Like this lamebrain, embarrassing guy named Kasey.
Ali is taking her boys around the world. So, they left Los Angeles. For New York City. Where Ali took the twit, Kasey, on a helicopter ride around the city, ending at the New York City museum that has dinosaurs. Name escapes me.
Well, Kasey is one very awkward boy. Ali did not like how corny he was and how insincere he sounded. Twice this moron broke into song. And not at all in a good way. In the end Ali did not give him one of those single date special roses. But, she did not send him home. And in the end, in the big rose deal, she did give him a rose.
I forgot to mention, Kasey repeated over and over again something about shielding Ali's heart. After Ali doubted his sincerity, Kasey snuck out of the boy's dorm and got himself a tattoo on his wrist of a heart being shielded. Kasey was convinced this would prove to Ali how sincere he is. Like I said, this boy is a total dope. In the end, he didn't get around to showing Ali the tattoo.

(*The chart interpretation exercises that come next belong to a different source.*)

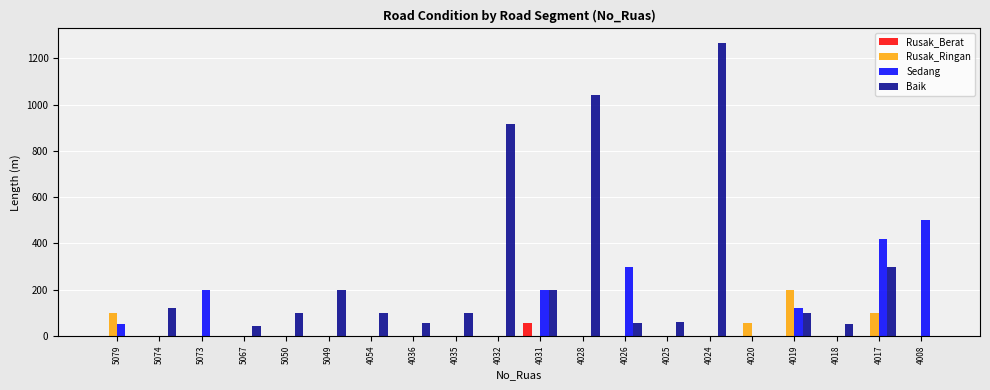

At which label is Baik closest to 632?

4032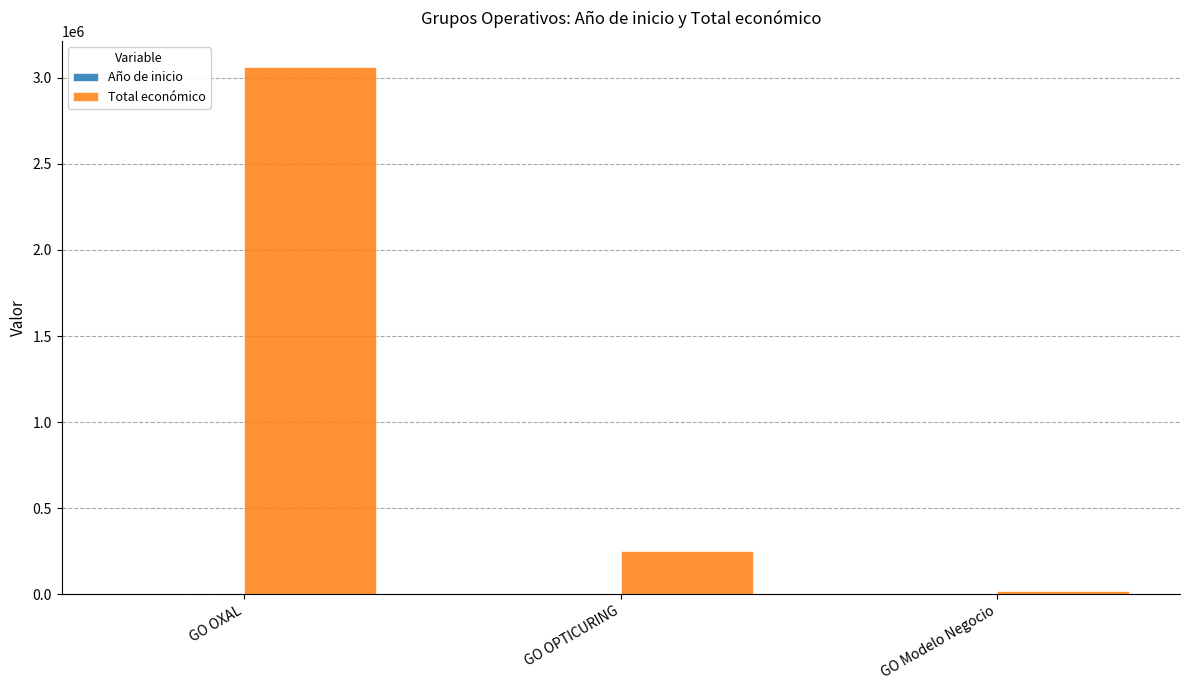

Which category has the highest value in the Total económico series?

GO OXAL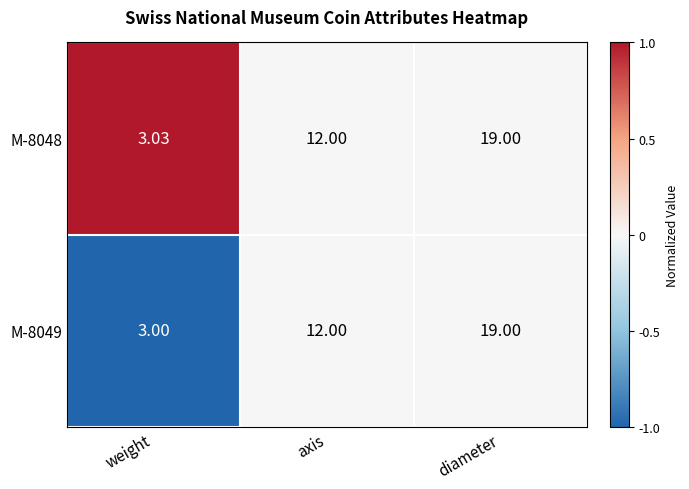

Rank the categories by M-8048 value from lowest to highest.

weight, axis, diameter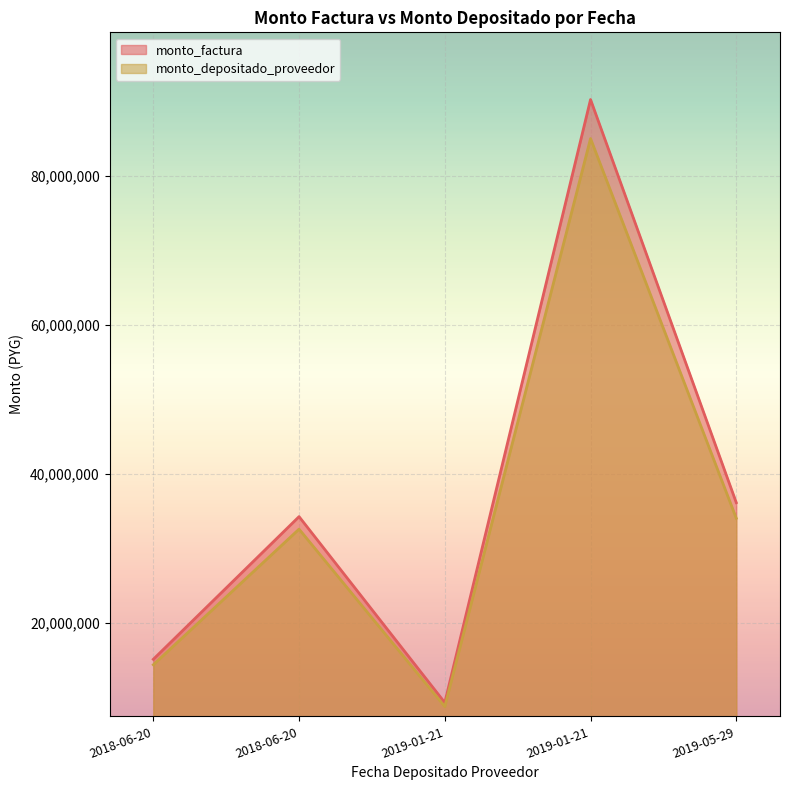

At how many categories does at least one series exceed 77252392?

1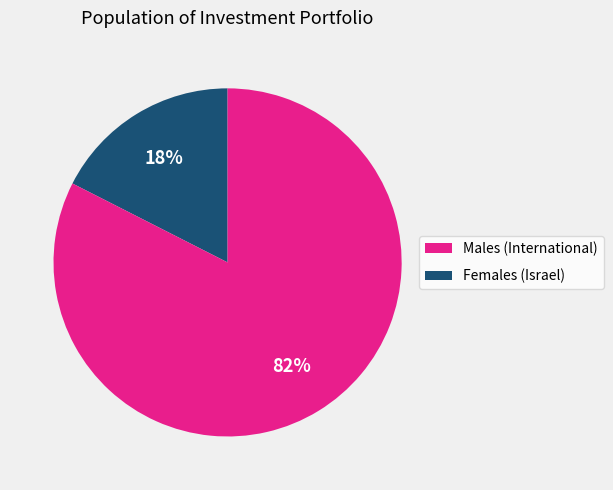

Does any single category account for the majority?

Yes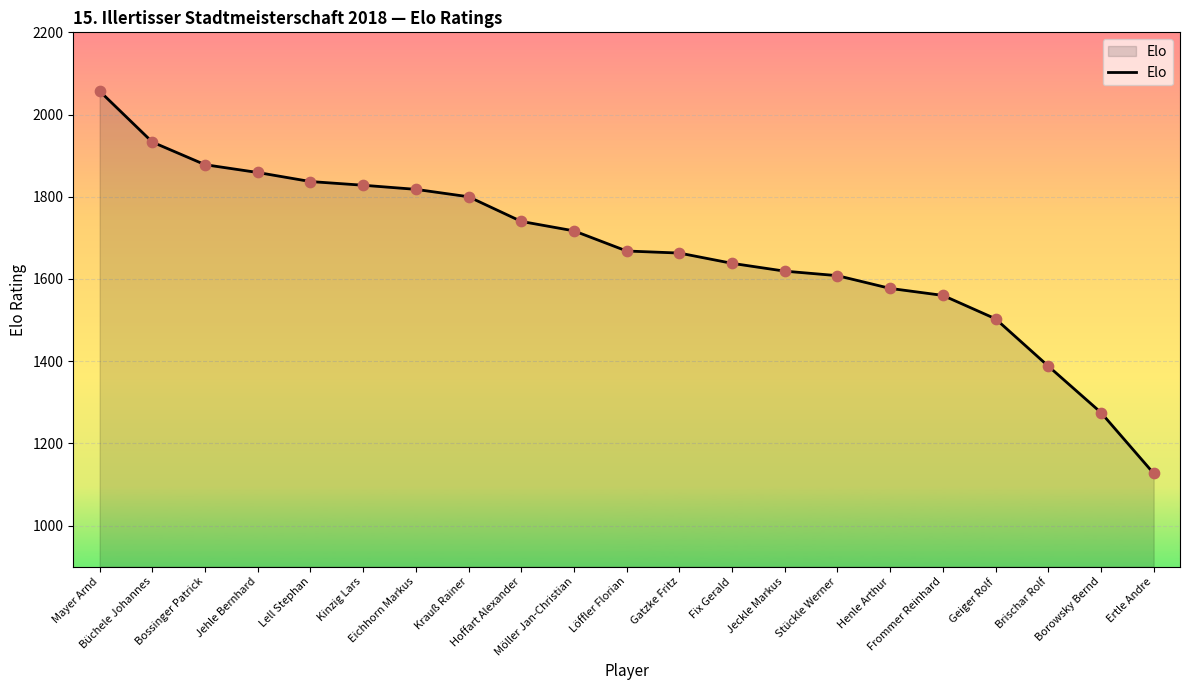

Approximately how many times larger is the value at Henle Arthur compared to Hoffart Alexander?

0.9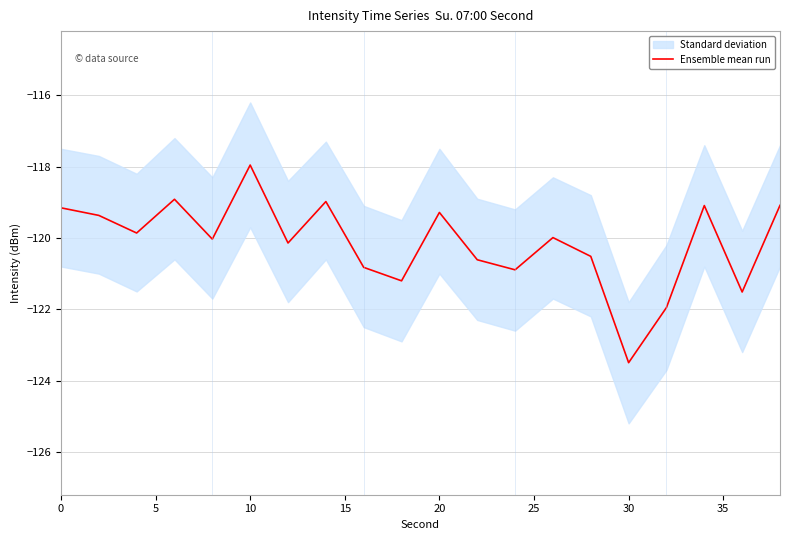

What is the smallest value displayed?

-123.5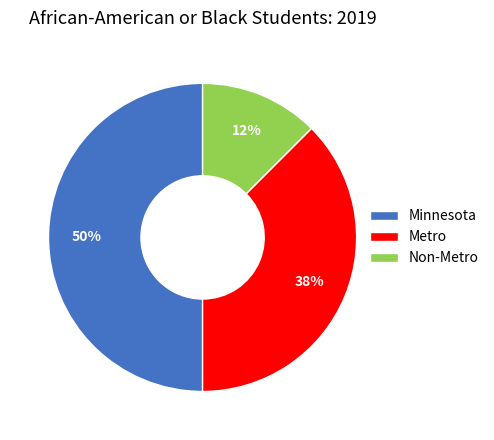

How many slices are in this pie chart?

3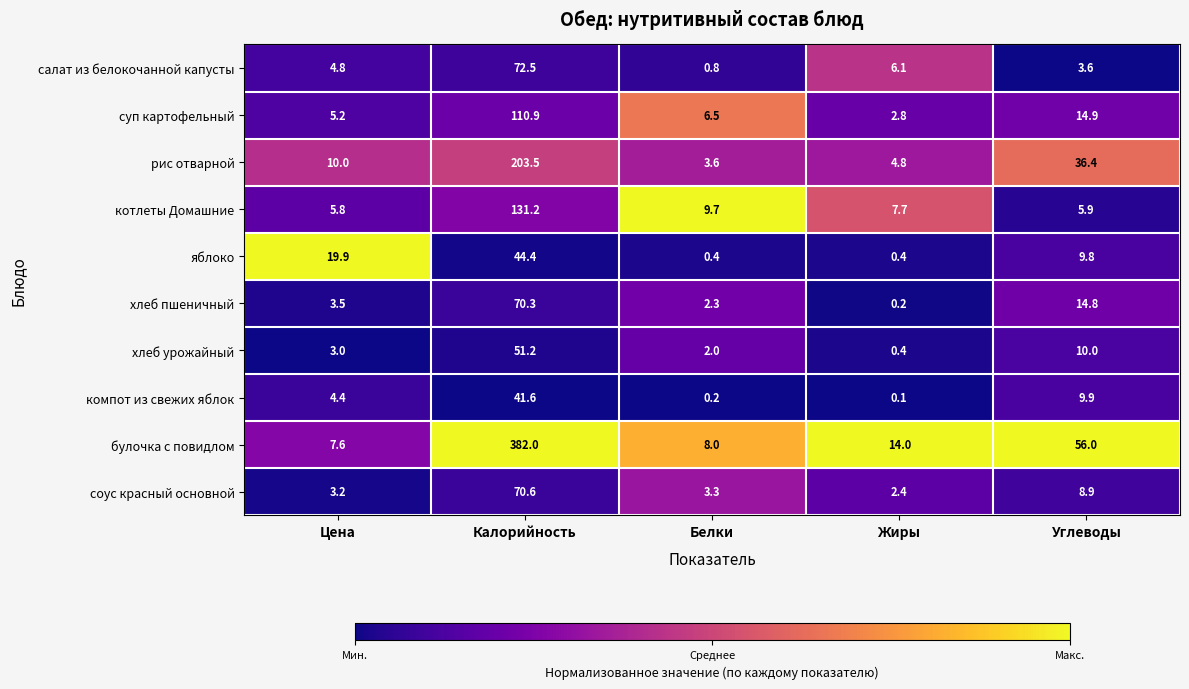

Which label corresponds to the smallest value in the chart?

Жиры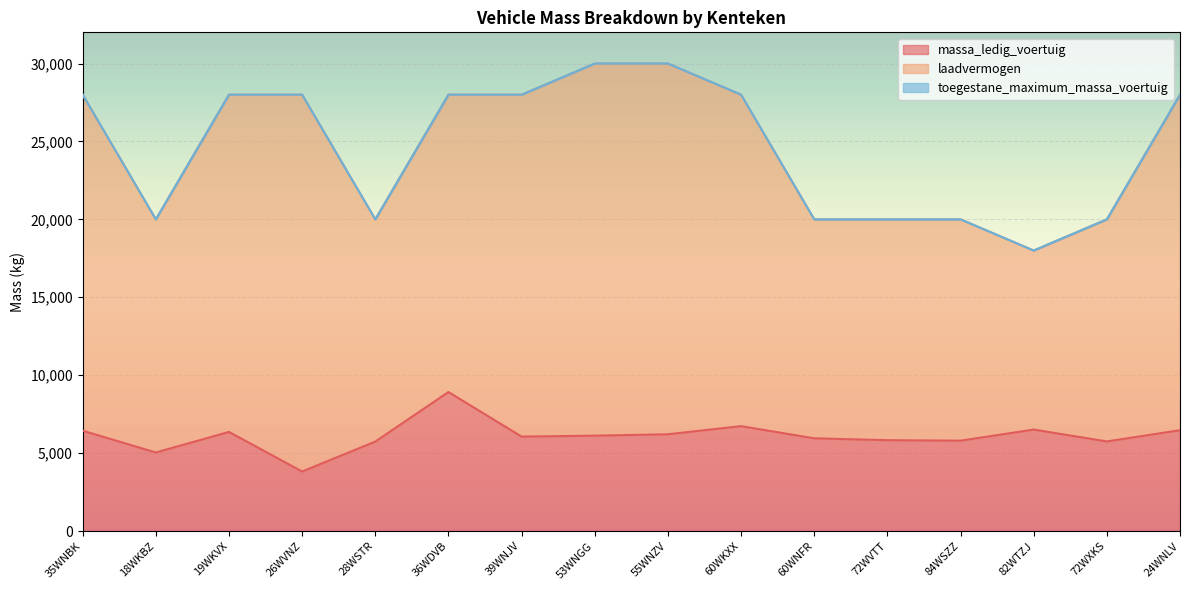

What is the minimum value shown in the chart?

3820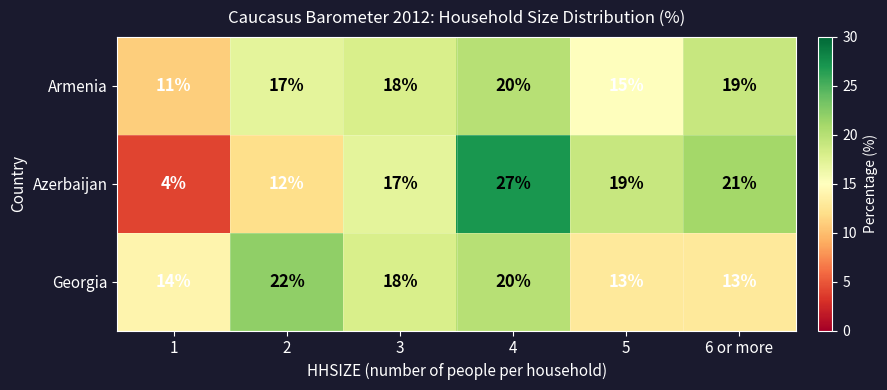

At 5, list the series in order from smallest to largest.

Georgia, Armenia, Azerbaijan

And then there was the Weatherman, Jonathon, from Houston. This boy is so clueless, a little shrimp of a guy, shorter then Ali. He was just so sure he was so connected with this girl. Even though they spent no time together and the few moments they do spend together he is so nervous it's not pretty to watch. And then he, like Kasey, thought he'd seal the deal by strumming a guitar and singing Ali a song that he wrote. This at the cocktail party before she boots some boys home.
I'm not gonna get into the annoyingly long Lion King contrivance that had Roberto naked and flying through the air with Ali. Suffice to say, this show should not be 2 hours long.